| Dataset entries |

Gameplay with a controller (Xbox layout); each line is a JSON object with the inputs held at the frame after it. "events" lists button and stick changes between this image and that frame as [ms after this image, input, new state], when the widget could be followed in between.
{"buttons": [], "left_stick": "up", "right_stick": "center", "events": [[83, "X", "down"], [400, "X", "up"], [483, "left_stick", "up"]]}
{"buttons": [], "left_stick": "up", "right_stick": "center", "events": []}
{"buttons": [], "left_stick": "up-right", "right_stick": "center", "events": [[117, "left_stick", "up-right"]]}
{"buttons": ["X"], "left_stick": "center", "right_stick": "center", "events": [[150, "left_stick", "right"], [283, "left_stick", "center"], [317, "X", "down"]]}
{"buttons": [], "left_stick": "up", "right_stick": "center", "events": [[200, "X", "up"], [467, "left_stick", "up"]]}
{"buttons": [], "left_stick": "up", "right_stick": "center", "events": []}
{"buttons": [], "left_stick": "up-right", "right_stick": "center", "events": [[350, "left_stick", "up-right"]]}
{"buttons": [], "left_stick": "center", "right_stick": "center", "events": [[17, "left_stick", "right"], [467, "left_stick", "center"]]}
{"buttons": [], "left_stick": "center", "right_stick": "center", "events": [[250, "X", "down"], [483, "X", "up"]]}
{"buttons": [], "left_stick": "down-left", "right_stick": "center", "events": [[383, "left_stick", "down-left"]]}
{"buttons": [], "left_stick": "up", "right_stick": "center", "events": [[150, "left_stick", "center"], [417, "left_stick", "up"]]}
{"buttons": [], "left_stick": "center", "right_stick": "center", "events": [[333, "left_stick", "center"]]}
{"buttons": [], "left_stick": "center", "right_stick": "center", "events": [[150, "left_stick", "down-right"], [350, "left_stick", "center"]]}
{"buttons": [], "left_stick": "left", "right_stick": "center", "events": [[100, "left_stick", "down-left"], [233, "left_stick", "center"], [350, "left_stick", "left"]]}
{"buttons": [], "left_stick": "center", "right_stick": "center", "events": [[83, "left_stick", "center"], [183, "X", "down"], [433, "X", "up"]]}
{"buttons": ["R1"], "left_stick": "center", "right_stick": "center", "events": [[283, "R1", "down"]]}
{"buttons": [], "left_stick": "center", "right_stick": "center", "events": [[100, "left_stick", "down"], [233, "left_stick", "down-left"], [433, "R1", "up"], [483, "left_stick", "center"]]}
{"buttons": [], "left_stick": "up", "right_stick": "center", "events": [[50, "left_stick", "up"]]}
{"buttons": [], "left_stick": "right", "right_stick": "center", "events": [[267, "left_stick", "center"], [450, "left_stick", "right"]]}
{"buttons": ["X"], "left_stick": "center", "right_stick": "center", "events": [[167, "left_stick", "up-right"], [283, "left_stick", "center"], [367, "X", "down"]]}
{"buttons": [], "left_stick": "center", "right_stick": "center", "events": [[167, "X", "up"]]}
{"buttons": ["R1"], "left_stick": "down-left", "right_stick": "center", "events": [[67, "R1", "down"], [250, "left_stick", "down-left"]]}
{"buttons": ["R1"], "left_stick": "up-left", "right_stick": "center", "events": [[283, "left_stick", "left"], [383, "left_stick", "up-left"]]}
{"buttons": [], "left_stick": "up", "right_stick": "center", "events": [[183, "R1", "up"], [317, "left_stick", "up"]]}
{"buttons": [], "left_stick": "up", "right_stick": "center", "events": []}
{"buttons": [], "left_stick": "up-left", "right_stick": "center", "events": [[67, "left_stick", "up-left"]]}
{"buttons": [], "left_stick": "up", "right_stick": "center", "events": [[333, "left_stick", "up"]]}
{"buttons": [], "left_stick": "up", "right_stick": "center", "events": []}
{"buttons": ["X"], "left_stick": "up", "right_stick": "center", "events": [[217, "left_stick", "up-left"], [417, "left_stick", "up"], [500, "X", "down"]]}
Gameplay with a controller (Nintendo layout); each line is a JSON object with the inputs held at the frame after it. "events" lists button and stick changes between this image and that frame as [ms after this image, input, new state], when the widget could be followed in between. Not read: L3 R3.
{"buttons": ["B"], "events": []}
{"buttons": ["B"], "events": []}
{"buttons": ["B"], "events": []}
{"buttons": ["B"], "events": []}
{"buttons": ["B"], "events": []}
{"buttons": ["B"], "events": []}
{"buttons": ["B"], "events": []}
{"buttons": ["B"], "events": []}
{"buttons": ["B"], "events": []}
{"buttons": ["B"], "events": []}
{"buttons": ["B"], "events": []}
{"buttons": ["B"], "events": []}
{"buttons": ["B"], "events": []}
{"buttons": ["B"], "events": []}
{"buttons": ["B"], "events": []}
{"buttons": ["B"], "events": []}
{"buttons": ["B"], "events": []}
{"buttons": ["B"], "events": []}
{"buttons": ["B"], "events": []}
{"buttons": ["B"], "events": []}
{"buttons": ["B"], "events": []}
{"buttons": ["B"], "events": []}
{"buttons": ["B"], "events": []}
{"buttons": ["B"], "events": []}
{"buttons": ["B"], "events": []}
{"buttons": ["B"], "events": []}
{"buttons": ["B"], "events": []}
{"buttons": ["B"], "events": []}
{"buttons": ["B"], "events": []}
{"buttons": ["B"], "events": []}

| TASK ITEM |
Copy the records exactly.

| RESPONSE BOX |
Gameplay with a controller (Xbox layout); each line is a JSON object with the inputs held at the frame after it. "events" lists button and stick changes between this image and that frame as [ms after this image, input, new state], when the widget could be followed in between.
{"buttons": [], "left_stick": "up", "right_stick": "center", "events": [[83, "X", "down"], [400, "X", "up"], [483, "left_stick", "up"]]}
{"buttons": [], "left_stick": "up", "right_stick": "center", "events": []}
{"buttons": [], "left_stick": "up-right", "right_stick": "center", "events": [[117, "left_stick", "up-right"]]}
{"buttons": ["X"], "left_stick": "center", "right_stick": "center", "events": [[150, "left_stick", "right"], [283, "left_stick", "center"], [317, "X", "down"]]}
{"buttons": [], "left_stick": "up", "right_stick": "center", "events": [[200, "X", "up"], [467, "left_stick", "up"]]}
{"buttons": [], "left_stick": "up", "right_stick": "center", "events": []}
{"buttons": [], "left_stick": "up-right", "right_stick": "center", "events": [[350, "left_stick", "up-right"]]}
{"buttons": [], "left_stick": "center", "right_stick": "center", "events": [[17, "left_stick", "right"], [467, "left_stick", "center"]]}
{"buttons": [], "left_stick": "center", "right_stick": "center", "events": [[250, "X", "down"], [483, "X", "up"]]}
{"buttons": [], "left_stick": "down-left", "right_stick": "center", "events": [[383, "left_stick", "down-left"]]}
{"buttons": [], "left_stick": "up", "right_stick": "center", "events": [[150, "left_stick", "center"], [417, "left_stick", "up"]]}
{"buttons": [], "left_stick": "center", "right_stick": "center", "events": [[333, "left_stick", "center"]]}
{"buttons": [], "left_stick": "center", "right_stick": "center", "events": [[150, "left_stick", "down-right"], [350, "left_stick", "center"]]}
{"buttons": [], "left_stick": "left", "right_stick": "center", "events": [[100, "left_stick", "down-left"], [233, "left_stick", "center"], [350, "left_stick", "left"]]}
{"buttons": [], "left_stick": "center", "right_stick": "center", "events": [[83, "left_stick", "center"], [183, "X", "down"], [433, "X", "up"]]}
{"buttons": ["R1"], "left_stick": "center", "right_stick": "center", "events": [[283, "R1", "down"]]}
{"buttons": [], "left_stick": "center", "right_stick": "center", "events": [[100, "left_stick", "down"], [233, "left_stick", "down-left"], [433, "R1", "up"], [483, "left_stick", "center"]]}
{"buttons": [], "left_stick": "up", "right_stick": "center", "events": [[50, "left_stick", "up"]]}
{"buttons": [], "left_stick": "right", "right_stick": "center", "events": [[267, "left_stick", "center"], [450, "left_stick", "right"]]}
{"buttons": ["X"], "left_stick": "center", "right_stick": "center", "events": [[167, "left_stick", "up-right"], [283, "left_stick", "center"], [367, "X", "down"]]}
{"buttons": [], "left_stick": "center", "right_stick": "center", "events": [[167, "X", "up"]]}
{"buttons": ["R1"], "left_stick": "down-left", "right_stick": "center", "events": [[67, "R1", "down"], [250, "left_stick", "down-left"]]}
{"buttons": ["R1"], "left_stick": "up-left", "right_stick": "center", "events": [[283, "left_stick", "left"], [383, "left_stick", "up-left"]]}
{"buttons": [], "left_stick": "up", "right_stick": "center", "events": [[183, "R1", "up"], [317, "left_stick", "up"]]}
{"buttons": [], "left_stick": "up", "right_stick": "center", "events": []}
{"buttons": [], "left_stick": "up-left", "right_stick": "center", "events": [[67, "left_stick", "up-left"]]}
{"buttons": [], "left_stick": "up", "right_stick": "center", "events": [[333, "left_stick", "up"]]}
{"buttons": [], "left_stick": "up", "right_stick": "center", "events": []}
{"buttons": ["X"], "left_stick": "up", "right_stick": "center", "events": [[217, "left_stick", "up-left"], [417, "left_stick", "up"], [500, "X", "down"]]}
Gameplay with a controller (Nintendo layout); each line is a JSON object with the inputs held at the frame after it. "events" lists button and stick changes between this image and that frame as [ms after this image, input, new state], when the widget could be followed in between. Not read: L3 R3.
{"buttons": ["B"], "events": []}
{"buttons": ["B"], "events": []}
{"buttons": ["B"], "events": []}
{"buttons": ["B"], "events": []}
{"buttons": ["B"], "events": []}
{"buttons": ["B"], "events": []}
{"buttons": ["B"], "events": []}
{"buttons": ["B"], "events": []}
{"buttons": ["B"], "events": []}
{"buttons": ["B"], "events": []}
{"buttons": ["B"], "events": []}
{"buttons": ["B"], "events": []}
{"buttons": ["B"], "events": []}
{"buttons": ["B"], "events": []}
{"buttons": ["B"], "events": []}
{"buttons": ["B"], "events": []}
{"buttons": ["B"], "events": []}
{"buttons": ["B"], "events": []}
{"buttons": ["B"], "events": []}
{"buttons": ["B"], "events": []}
{"buttons": ["B"], "events": []}
{"buttons": ["B"], "events": []}
{"buttons": ["B"], "events": []}
{"buttons": ["B"], "events": []}
{"buttons": ["B"], "events": []}
{"buttons": ["B"], "events": []}
{"buttons": ["B"], "events": []}
{"buttons": ["B"], "events": []}
{"buttons": ["B"], "events": []}
{"buttons": ["B"], "events": []}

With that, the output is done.